▶ _What you need to do_
From the text on living off the land, list each problem it raises with the FEMA three-day plan.

▶ _Selected passage_
Why Living Off the Land isn’t a Good Idea

The average bug out bag only includes enough food for three days. That idea actually came from FEMA, the government’s disaster relief agency. The idea is supposed to be that FEMA will have shelters set up and operating within three days, so all you need food for is those three days, while you are traveling to their shelter.
The problems!
It’s a nice theory, but it has a lot of holes in it. To start with, I doubt that FEMA has ever succeeded in getting shelters set up in three days. Secondly, even if they did, how are they going to get the word out, telling people where to go? Without electric power, all our normal means of communications will be down. Finally, who wants to go to a FEMA shelter anyway? At a minimum you’d have to leave your guns behind, leaving you defenseless.
All this leads every prepper I know to ignore the idea of going to a FEMA shelter, choosing to take care of themselves. But just how are they going to do that, with just three days worth of food?

If you’ve got a shelter all set up and stocked, within three days walk of your home, then you’re all set. But I don’t know too many preppers in that situation. They either don’t have a survival shelter, don’t have a realistic bug out plan or their survival shelter is much farther than a three day walk from their home. I hope they don’t run out of gas.
Don’t plan living off the land
By and large, these people are planning on living off the land. Worse, there are also preppers whose entire bug out plan is to live off the land. If you can do so, more power to you; but I seriously doubt you can, unless you live in a very remote part of the country, like Northeast Montana.

▶ _Extracted records_
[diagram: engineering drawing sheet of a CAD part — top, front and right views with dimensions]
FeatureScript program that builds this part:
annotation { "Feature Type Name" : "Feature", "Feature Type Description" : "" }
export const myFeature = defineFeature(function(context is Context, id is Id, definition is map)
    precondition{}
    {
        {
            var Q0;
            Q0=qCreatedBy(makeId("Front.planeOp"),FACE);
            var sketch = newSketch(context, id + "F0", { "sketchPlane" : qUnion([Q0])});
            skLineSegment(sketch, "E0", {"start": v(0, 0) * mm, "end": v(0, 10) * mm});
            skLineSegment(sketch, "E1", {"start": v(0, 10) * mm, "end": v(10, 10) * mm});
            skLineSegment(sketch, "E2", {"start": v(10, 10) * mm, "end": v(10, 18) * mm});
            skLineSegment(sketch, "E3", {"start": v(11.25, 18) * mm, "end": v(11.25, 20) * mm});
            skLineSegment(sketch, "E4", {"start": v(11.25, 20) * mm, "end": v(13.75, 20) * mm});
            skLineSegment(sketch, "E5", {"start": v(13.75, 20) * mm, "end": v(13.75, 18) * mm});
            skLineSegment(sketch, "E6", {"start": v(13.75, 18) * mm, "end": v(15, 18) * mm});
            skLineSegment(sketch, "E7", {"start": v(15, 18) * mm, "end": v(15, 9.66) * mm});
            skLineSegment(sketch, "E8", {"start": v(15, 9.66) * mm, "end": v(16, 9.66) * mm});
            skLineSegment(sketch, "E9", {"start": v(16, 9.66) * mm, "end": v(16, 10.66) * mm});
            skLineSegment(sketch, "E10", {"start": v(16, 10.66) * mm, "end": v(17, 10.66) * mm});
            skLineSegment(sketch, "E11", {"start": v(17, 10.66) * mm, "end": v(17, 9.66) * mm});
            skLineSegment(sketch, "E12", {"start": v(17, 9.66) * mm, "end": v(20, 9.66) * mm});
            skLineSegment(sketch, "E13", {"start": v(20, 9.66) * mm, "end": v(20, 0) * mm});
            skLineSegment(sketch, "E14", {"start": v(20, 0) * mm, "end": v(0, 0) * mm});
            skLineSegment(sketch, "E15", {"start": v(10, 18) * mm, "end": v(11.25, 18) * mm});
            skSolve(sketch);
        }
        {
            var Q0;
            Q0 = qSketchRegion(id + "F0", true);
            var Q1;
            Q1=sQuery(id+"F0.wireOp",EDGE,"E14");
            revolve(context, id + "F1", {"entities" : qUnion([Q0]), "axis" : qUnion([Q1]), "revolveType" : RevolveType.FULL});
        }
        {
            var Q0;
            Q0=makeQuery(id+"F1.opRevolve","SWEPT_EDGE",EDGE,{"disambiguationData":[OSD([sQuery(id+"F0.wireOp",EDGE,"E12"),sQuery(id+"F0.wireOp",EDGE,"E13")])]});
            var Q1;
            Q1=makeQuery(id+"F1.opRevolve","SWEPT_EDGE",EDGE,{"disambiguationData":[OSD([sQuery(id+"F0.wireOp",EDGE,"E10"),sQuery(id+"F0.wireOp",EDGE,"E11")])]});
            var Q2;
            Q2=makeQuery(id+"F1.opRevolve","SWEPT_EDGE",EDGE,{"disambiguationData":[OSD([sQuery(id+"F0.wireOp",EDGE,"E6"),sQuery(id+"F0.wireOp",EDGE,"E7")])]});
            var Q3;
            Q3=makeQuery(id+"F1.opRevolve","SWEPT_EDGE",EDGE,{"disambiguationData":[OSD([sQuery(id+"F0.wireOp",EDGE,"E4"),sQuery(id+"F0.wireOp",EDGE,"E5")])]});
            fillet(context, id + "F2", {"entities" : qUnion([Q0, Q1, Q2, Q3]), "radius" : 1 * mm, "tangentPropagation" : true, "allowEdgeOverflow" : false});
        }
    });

▶ _Task response_
- FEMA has probably never managed to set up shelters within three days.
- Without electric power and normal communications, there would be no way to tell people where the shelters are.
- Going to a FEMA shelter would at least mean leaving your guns behind, which leaves you defenseless.